- **SUPPLIED INFORMATION**:
»»

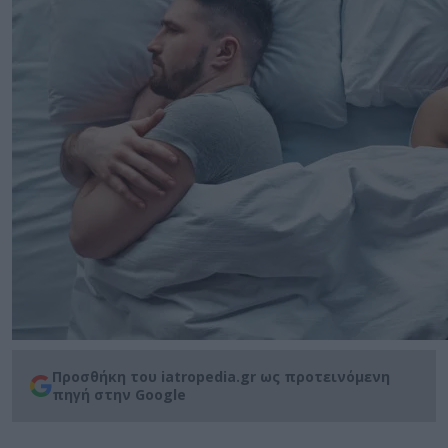
Προσθήκη του iatropedia.gr ως προτεινόμενη
πηγή στην Google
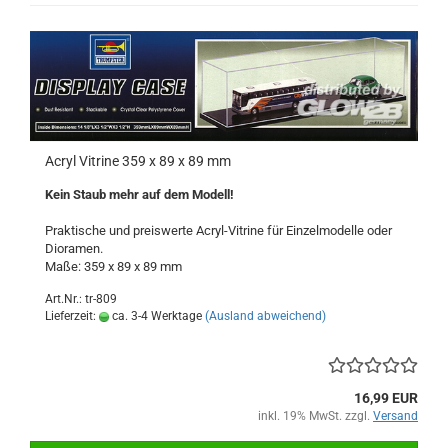
Acryl Vitrine 359 x 89 x 89 mm
Kein Staub mehr auf dem Modell!
Praktische und preiswerte Acryl-Vitrine für Einzelmodelle oder
Dioramen.
Maße: 359 x 89 x 89 mm
Art.Nr.: tr-809
Lieferzeit:
ca. 3-4 Werktage
(Ausland abweichend)
16,99 EUR
inkl. 19% MwSt. zzgl.
Versand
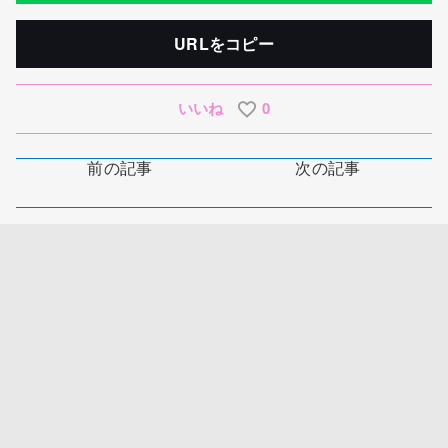
URLをコピー
いいね
0
前の記事
次の記事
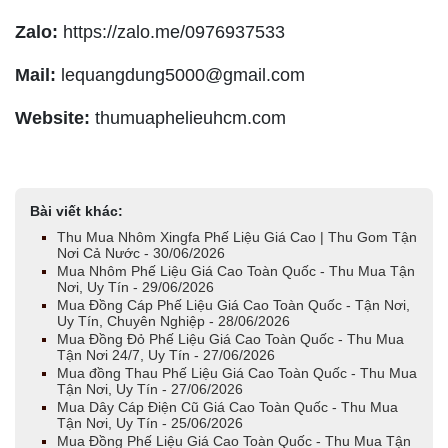
Zalo:
https://zalo.me/0976937533
Mail:
lequangdung5000@gmail.com
Website:
thumuaphelieuhcm.com
Bài viết khác:
Thu Mua Nhôm Xingfa Phế Liệu Giá Cao | Thu Gom Tận
Nơi Cả Nước - 30/06/2026
Mua Nhôm Phế Liệu Giá Cao Toàn Quốc - Thu Mua Tận
Nơi, Uy Tín - 29/06/2026
Mua Đồng Cáp Phế Liệu Giá Cao Toàn Quốc - Tận Nơi,
Uy Tín, Chuyên Nghiệp - 28/06/2026
Mua Đồng Đỏ Phế Liệu Giá Cao Toàn Quốc - Thu Mua
Tận Nơi 24/7, Uy Tín - 27/06/2026
Mua đồng Thau Phế Liệu Giá Cao Toàn Quốc - Thu Mua
Tận Nơi, Uy Tín - 27/06/2026
Mua Dây Cáp Điện Cũ Giá Cao Toàn Quốc - Thu Mua
Tận Nơi, Uy Tín - 25/06/2026
Mua Đồng Phế Liệu Giá Cao Toàn Quốc - Thu Mua Tận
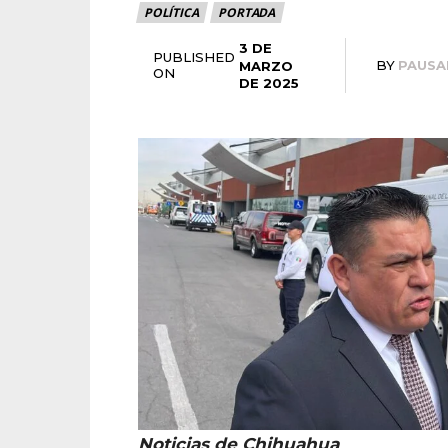
POLÍTICA
PORTADA
3 DE
PUBLISHED
BY
PAUSA
MARZO
ON
DE 2025
Noticias de Chihuahua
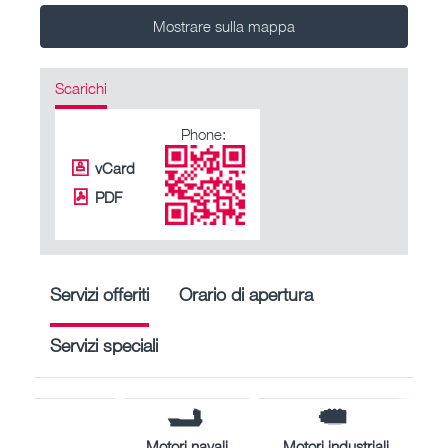
Mostrare sulla mappa
Scarichi
Phone:
vCard
PDF
Servizi offeriti
Orario di apertura
Servizi speciali
Motori navali
Motori industriali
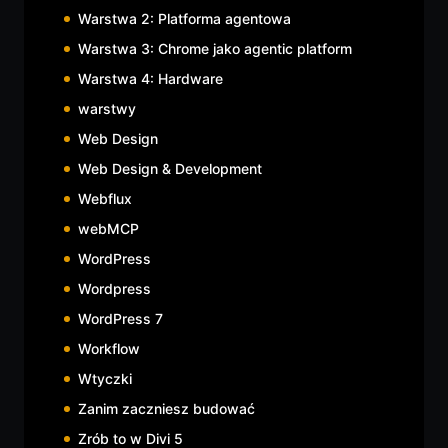
Warstwa 2: Platforma agentowa
Warstwa 3: Chrome jako agentic platform
Warstwa 4: Hardware
warstwy
Web Design
Web Design & Development
Webflux
webMCP
WordPress
Wordpress
WordPress 7
Workflow
Wtyczki
Zanim zaczniesz budować
Zrób to w Divi 5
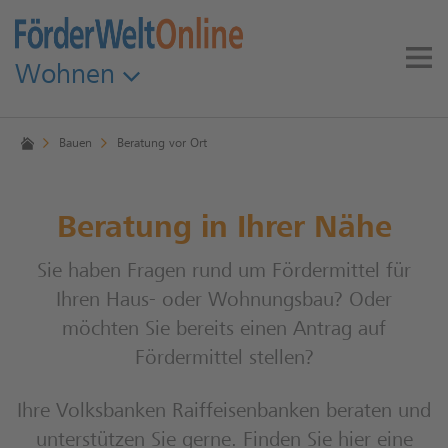
Wohnen
Bauen
Beratung vor Ort
Beratung in Ihrer Nähe
Sie haben Fragen rund um Fördermittel für
Ihren Haus- oder Wohnungsbau? Oder
möchten Sie bereits einen Antrag auf
Fördermittel stellen?
Ihre Volksbanken Raiffeisenbanken beraten und
unterstützen Sie gerne. Finden Sie hier eine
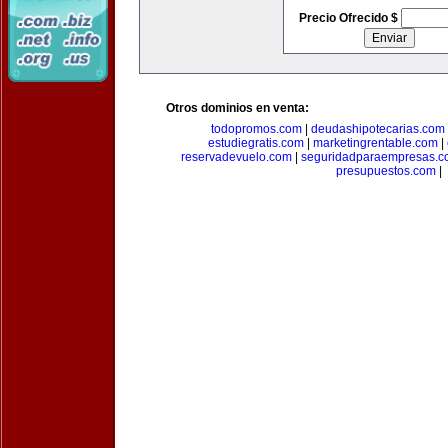
Precio Ofrecido $
Otros dominios en venta:
todopromos.com
|
deudashipotecarias.com
estudiegratis.com
|
marketingrentable.com
|
reservadevuelo.com
|
seguridadparaempresas.
presupuestos.com
|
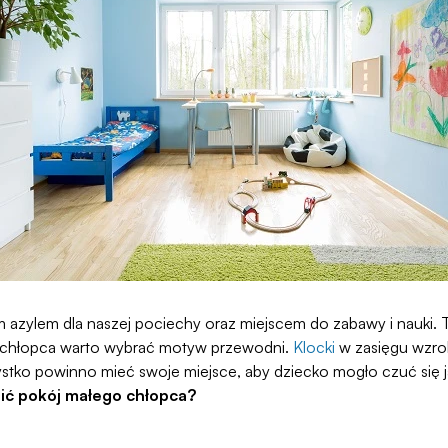
azylem dla naszej pociechy oraz miejscem do zabawy i nauki. 
o chłopca warto wybrać motyw przewodni.
Klocki
w zasięgu wzrok
ystko powinno mieć swoje miejsce, aby dziecko mogło czuć się j
ić pokój małego chłopca?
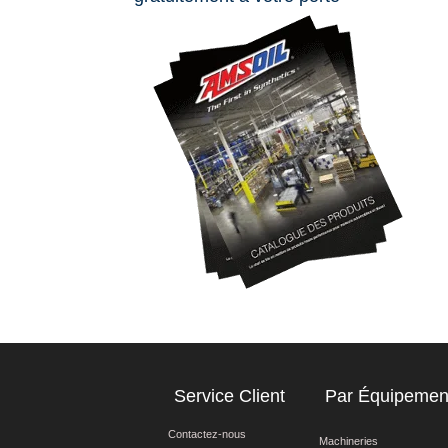
Service Client
Par Équipemen
Contactez-nous
Machineries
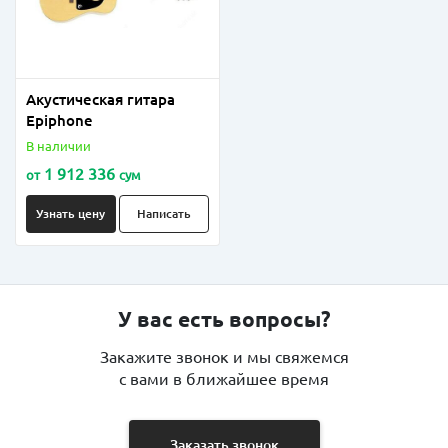
Акустическая гитара
Epiphone
В наличии
1 912 336
от
сум
Узнать цену
Написать
У вас есть вопросы?
Закажите звонок и мы свяжемся
с вами в ближайшее время
Заказать звонок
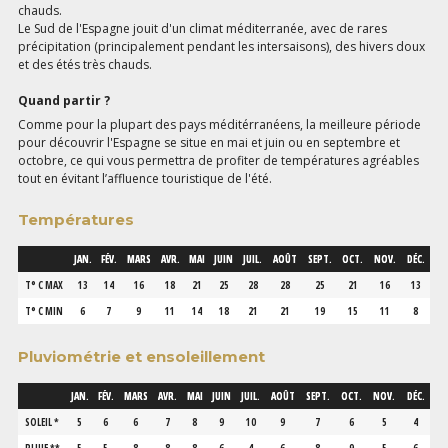
chauds.
Le Sud de l'Espagne jouit d'un climat méditerranée, avec de rares
précipitation (principalement pendant les intersaisons), des hivers doux
et des étés très chauds.
Quand partir ?
Comme pour la plupart des pays méditérranéens, la meilleure période
pour découvrir l'Espagne se situe en mai et juin ou en septembre et
octobre, ce qui vous permettra de profiter de températures agréables
tout en évitant l’affluence touristique de l'été.
Températures
JAN.
FÉV.
MARS
AVR.
MAI
JUIN
JUIL.
AOÛT
SEPT.
OCT.
NOV.
DÉC.
T° C MAX
13
14
16
18
21
25
28
28
25
21
16
13
T° C MIN
6
7
9
11
14
18
21
21
19
15
11
8
Pluviométrie et ensoleillement
JAN.
FÉV.
MARS
AVR.
MAI
JUIN
JUIL.
AOÛT
SEPT.
OCT.
NOV.
DÉC.
SOLEIL *
5
6
6
7
8
9
10
9
7
6
5
4
PLUIE **
5
5
8
8
8
6
4
6
8
9
5
6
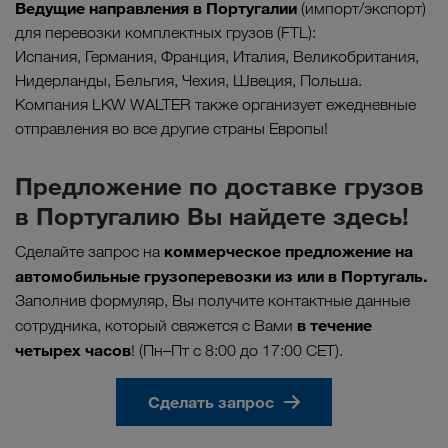
Ведущие направления в Португали
и
(импорт/экспорт)
для перевозки комплектных грузов (FTL):
Испания, Германия, Франция, Италия, Великобритания,
Нидерланды, Бельгия, Чехия, Швеция, Польша.
Компания LKW WALTER также организует ежедневные
отправления во все другие страны Европы!
Предложение по доставке грузов
в Португалию Вы найдете здесь!
коммерческое предложение на
Сделайте запрос на
автомобильные грузоперевозки из или в Португаль.
Заполнив формуляр, Вы получите контактные данные
в течение
сотрудника, который свяжется с Вами
четырех часов
! (Пн–Пт с 8:00 до 17:00 CET).
Сделать запрос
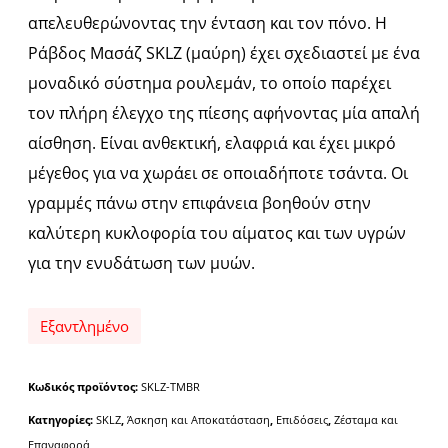
απελευθερώνοντας την ένταση και τον πόνο. Η
Ράβδος Μασάζ SKLZ (μαύρη) έχει σχεδιαστεί με ένα
μοναδικό σύστημα ρουλεμάν, το οποίο παρέχει
τον πλήρη έλεγχο της πίεσης αφήνοντας μία απαλή
αίσθηση. Είναι ανθεκτική, ελαφριά και έχει μικρό
μέγεθος για να χωράει σε οποιαδήποτε τσάντα. Οι
γραμμές πάνω στην επιφάνεια βοηθούν στην
καλύτερη κυκλοφορία του αίματος και των υγρών
για την ενυδάτωση των μυών.
Εξαντλημένο
Κωδικός προϊόντος:
SKLZ-TMBR
Κατηγορίες:
SKLZ
,
Άσκηση και Αποκατάσταση
,
Επιδόσεις
,
Ζέσταμα και
Επαναφορά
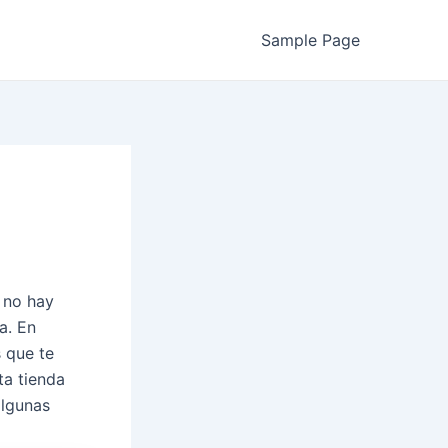
Sample Page
, no hay
a. En
 que te
ta tienda
algunas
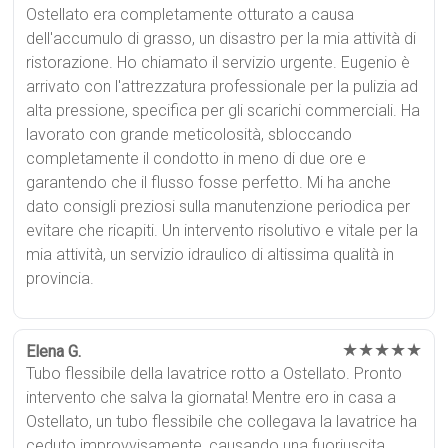
Ostellato era completamente otturato a causa
dell'accumulo di grasso, un disastro per la mia attività di
ristorazione. Ho chiamato il servizio urgente. Eugenio è
arrivato con l'attrezzatura professionale per la pulizia ad
alta pressione, specifica per gli scarichi commerciali. Ha
lavorato con grande meticolosità, sbloccando
completamente il condotto in meno di due ore e
garantendo che il flusso fosse perfetto. Mi ha anche
dato consigli preziosi sulla manutenzione periodica per
evitare che ricapiti. Un intervento risolutivo e vitale per la
mia attività, un servizio idraulico di altissima qualità in
provincia.
★★★★★
Elena G.
Tubo flessibile della lavatrice rotto a Ostellato. Pronto
intervento che salva la giornata! Mentre ero in casa a
Ostellato, un tubo flessibile che collegava la lavatrice ha
ceduto improvvisamente, causando una fuoriuscita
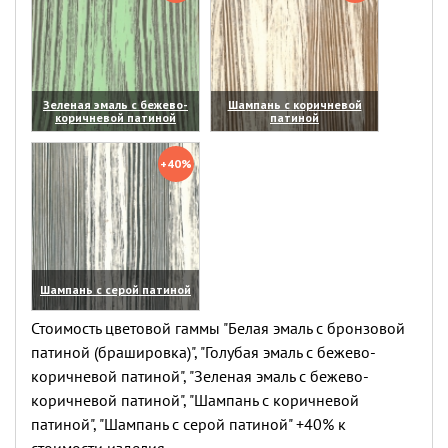
Зеленая эмаль с бежево-
Шампань с коричневой
коричневой патиной
патиной
(увеличить)
(увеличить)
+40%
Шампань с серой патиной
(увеличить)
Стоимость цветовой гаммы "Белая эмаль с бронзовой
патиной (брашировка)", "Голубая эмаль с бежево-
коричневой патиной", "Зеленая эмаль с бежево-
коричневой патиной", "Шампань с коричневой
патиной", "Шампань с серой патиной" +40% к
стоимости изделия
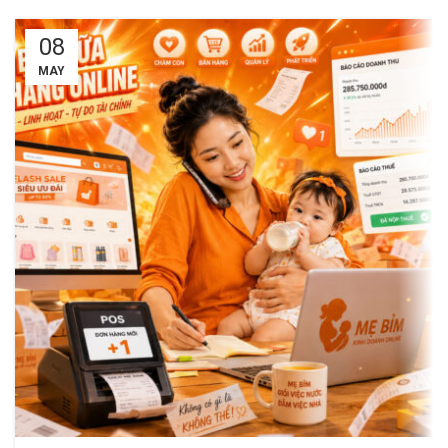
08
MAY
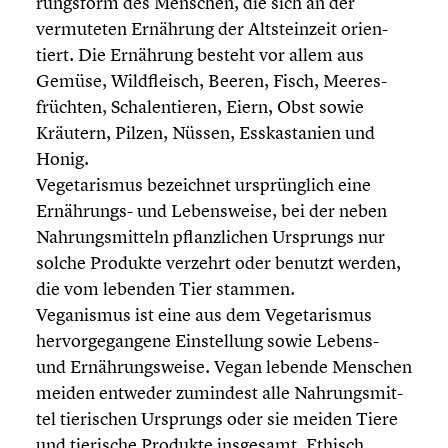
rungs­form des Menschen, die sich an der
vermu­te­ten Ernährung der Altstein­zeit orien­
tiert. Die Ernährung besteht vor allem aus
Gemüse, Wildfleisch, Beeren, Fisch, Meeres­
früch­ten, Schalen­tie­ren, Eiern, Obst sowie
Kräutern, Pilzen, Nüssen, Esskas­ta­nien und
Honig.
Vegeta­ris­mus bezeich­net ursprüng­lich eine
Ernährungs- und Lebens­weise, bei der neben
Nahrungs­mit­teln pflanz­li­chen Ursprungs nur
solche Produkte verzehrt oder benutzt werden,
die vom lebenden Tier stammen.
Veganis­mus ist eine aus dem Vegeta­ris­mus
hervor­ge­gan­gene Einstel­lung sowie Lebens-
und Ernäh­rungs­weise. Vegan lebende Menschen
meiden entweder zumindest alle Nahrungs­mit­
tel tieri­schen Ursprungs oder sie meiden Tiere
und tierische Produkte insgesamt. Ethisch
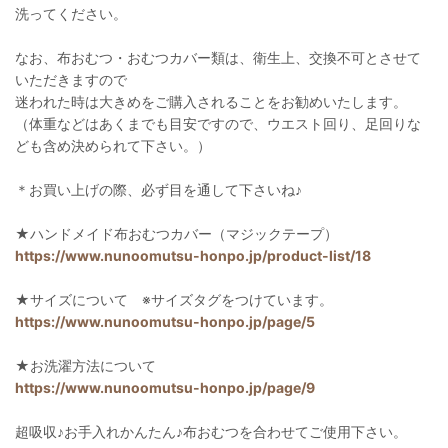
洗ってください。
なお、布おむつ・おむつカバー類は、衛生上、交換不可とさせて
いただきますので
迷われた時は大きめをご購入されることをお勧めいたします。
（体重などはあくまでも目安ですので、ウエスト回り、足回りな
ども含め決められて下さい。）
＊お買い上げの際、必ず目を通して下さいね♪
★ハンドメイド布おむつカバー（マジックテープ）
https://www.nunoomutsu-honpo.jp/product-list/18
★サイズについて ※サイズタグをつけています。
https://www.nunoomutsu-honpo.jp/page/5
★お洗濯方法について
https://www.nunoomutsu-honpo.jp/page/9
超吸収♪お手入れかんたん♪布おむつを合わせてご使用下さい。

««

- **WORK REQUIRED**: Go to the line above that contains "Mua Đồng Phế" and reproduce everything exactly from there through the line that contains "Service Client", leaving out the pictures.

- **ANSWER**:
Mua Đồng Phế Liệu Giá Cao Toàn Quốc - Thu Mua Tận
POLÍTICA
PORTADA
3 DE
PUBLISHED
BY
PAUSA
MARZO
ON
DE 2025
Noticias de Chihuahua
Mostrare sulla mappa
Scarichi
Phone:
vCard
PDF
Servizi offeriti
Orario di apertura
Servizi speciali
Motori navali
Motori industriali
Warstwa 2: Platforma agentowa
Warstwa 3: Chrome jako agentic platform
Warstwa 4: Hardware
warstwy
Web Design
Web Design & Development
Webflux
webMCP
WordPress
Wordpress
WordPress 7
Workflow
Wtyczki
Zanim zaczniesz budować
Zrób to w Divi 5
Wohnen
Bauen
Beratung vor Ort
Beratung in Ihrer Nähe
Sie haben Fragen rund um Fördermittel für
Ihren Haus- oder Wohnungsbau? Oder
möchten Sie bereits einen Antrag auf
Fördermittel stellen?
Ihre Volksbanken Raiffeisenbanken beraten und
unterstützen Sie gerne. Finden Sie hier eine
Precio Ofrecido $
Otros dominios en venta:
todopromos.com
|
deudashipotecarias.com
estudiegratis.com
|
marketingrentable.com
|
reservadevuelo.com
|
seguridadparaempresas.
presupuestos.com
|
azylem dla naszej pociechy oraz miejscem do zabawy i nauki. 
o chłopca warto wybrać motyw przewodni.
Klocki
w zasięgu wzrok
ystko powinno mieć swoje miejsce, aby dziecko mogło czuć się j
ić pokój małego chłopca?
Service Client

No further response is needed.